During the Autism Speaks 400 at Dover International Speedway, Jimmie Johnson appeared to have the car to beat — he led 225 of 400 laps and was set to challenge Kyle Busch for the win. But, on lap 365, he was hit with a pit road speeding penalty. He lost a lap serving the penalty and ended up finishing 16th.
As expected, many people blew this situation out of proportion. Johnson made a rare mistake on pit road. It happens to every driver at some point, even the best. He’s human.
But several NASCAR fans saw this penalty as the latest in a series of problems for the team. Some argue that Johnson is in a “slump” – noting that he hasn’t won a race since NASCAR switched to the spoiler before the Goodys Fast Pain Relief 500 at Martinsville Speedway.
But, during that seven-race span, he has four top 10s and two top 5s. I’m sure several drivers in the Sprint Cup garage would love to have those stats. Ask Tony Stewart, Carl Edwards, and Dale Earnhardt Jr if they would like those numbers.
I realize that Johnson is held to different standards because he has won the last four championships. While some drivers are seeking top 5s, Johnson is seeking wins because, some fans say, he can get top 10s and top 5s in his sleep. I also realize that during that same span he has two finishes of 31st or worse.
But, those two DNFs were the result of accidents; one of which was the result of being in the wrong place at the wrong time. Still, many would argue that this signals that Johnson’s luck bank has run dry — perhaps he has misplaced his golden horseshoe. But that’s not the case.

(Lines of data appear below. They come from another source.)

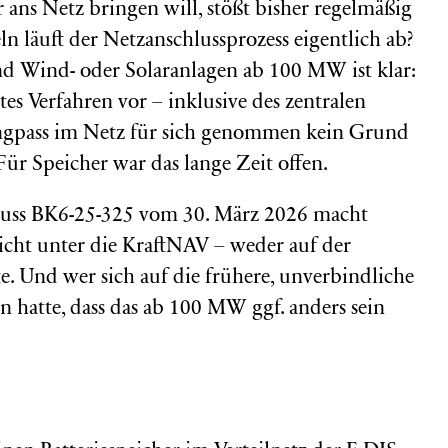
 ans Netz bringen will, stößt bisher regelmäßig
n läuft der Netzanschlussprozess eigentlich ab?
d Wind- oder Solaranlagen ab 100 MW ist klar:
tes Verfahren vor – inklusive des zentralen
sengpass im Netz für sich genommen kein Grund
Für Speicher war das lange Zeit offen.
chluss BK6-25-325 vom 30. März 2026 macht
 nicht unter die KraftNAV – weder auf der
te. Und wer sich auf die frühere, unverbindliche
 hatte, dass das ab 100 MW ggf. anders sein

In 2006, the season Johnson won his first Sprint Cup championship, through the first 12 races (including Dover*), he had an average finish of seventh – his best in the time frame I analyzed (2006-2010). From 2007 to 2009, he posted average finishes of 10.3, 13.3, and 12.7 respectively, in the first 12 races. In 2010, he has posted an average finish of 13.1, which is not his worst.
* In 2010, Dover was run as the 12th race in the season, before Charlotte. But before that, Dover was the 13th race, after Charlotte. So, to keep the stats concerning Johnson’s performance up to this point in the season consistent for this analysis, I included Dover.
Over the first 12 races of the season, Johnson has averaged nearly three wins each season since 2006. How many wins does he have this season through the first 12 races?
He also averages about two finishes of 30th or worse over these races. Granted he has three this season, he also had three last season up to this point.
So, he’s not really off track, compared to each year he won the championship. Still not convinced?
In 2006, Johnson had only one top 10 in the nine-race stretch between Watkins Glen International and Talladega Superspeedway. During that stretch, he had three finishes of 24th or worse. And, five of those nine races occurred in the Chase. Compare that to his current “slump” where he has four top 10s and two top 5s over seven races.
In the 14-race span from Charlotte in 2007 (not including Dover because Dover was run after Charlotte – see above) and New Hampshire (first Chase race), Johnson posted three finishes of 37th or worse – two of them were back to back. He also had two wins, six top 5s, and eight top 10s during that same stretch.
Granted those are decent stats, they’re hardly as dominant as some portray them to be because he finished worse than 11th nearly half of the races in that stretch.
In 2008, he fared better, earning three wins, five top 5s, and nine top 10s in that span. But that still means he finished 11th or worse nearly a third of the time. He also had two finishes of 33rd or worse over those races.
And 2009 wasn’t much different. In the same 14-race stretch (in 2009, the second race at Fontana was replaced with an Atlanta race), Johnson posted five top 5s, seven top 10s, but only one win. He finished outside the top 10 in seven races (half the time) with two finishes of 33rd or worse.
And yet, each and every time, he managed to still come out on top. This is because in the Chase, Johnson performs. In 2006, he won only one Chase race (Martinsville). But since then, he’s won at least three Chase races (twice, he’s won four).
In the 14 races leading up to the Chase (since 2006), Johnson’s best average finish is 11.1. In the Chase, his best average finish is 5th in 2007. His worst Chase-race finishing average is 10.8, in 2006, still better than his best average leading up to the Chase.
So, it’s a bit premature to say that Hendrick Motorsports No. 48 team should be worried. The team is still within its range, based on previous championship seasons. So there is nothing to indicate, at least up to this point, that he is any further away from winning a championship than he has ever been. Thus, it’s too early to worry about the No. 48’s performance.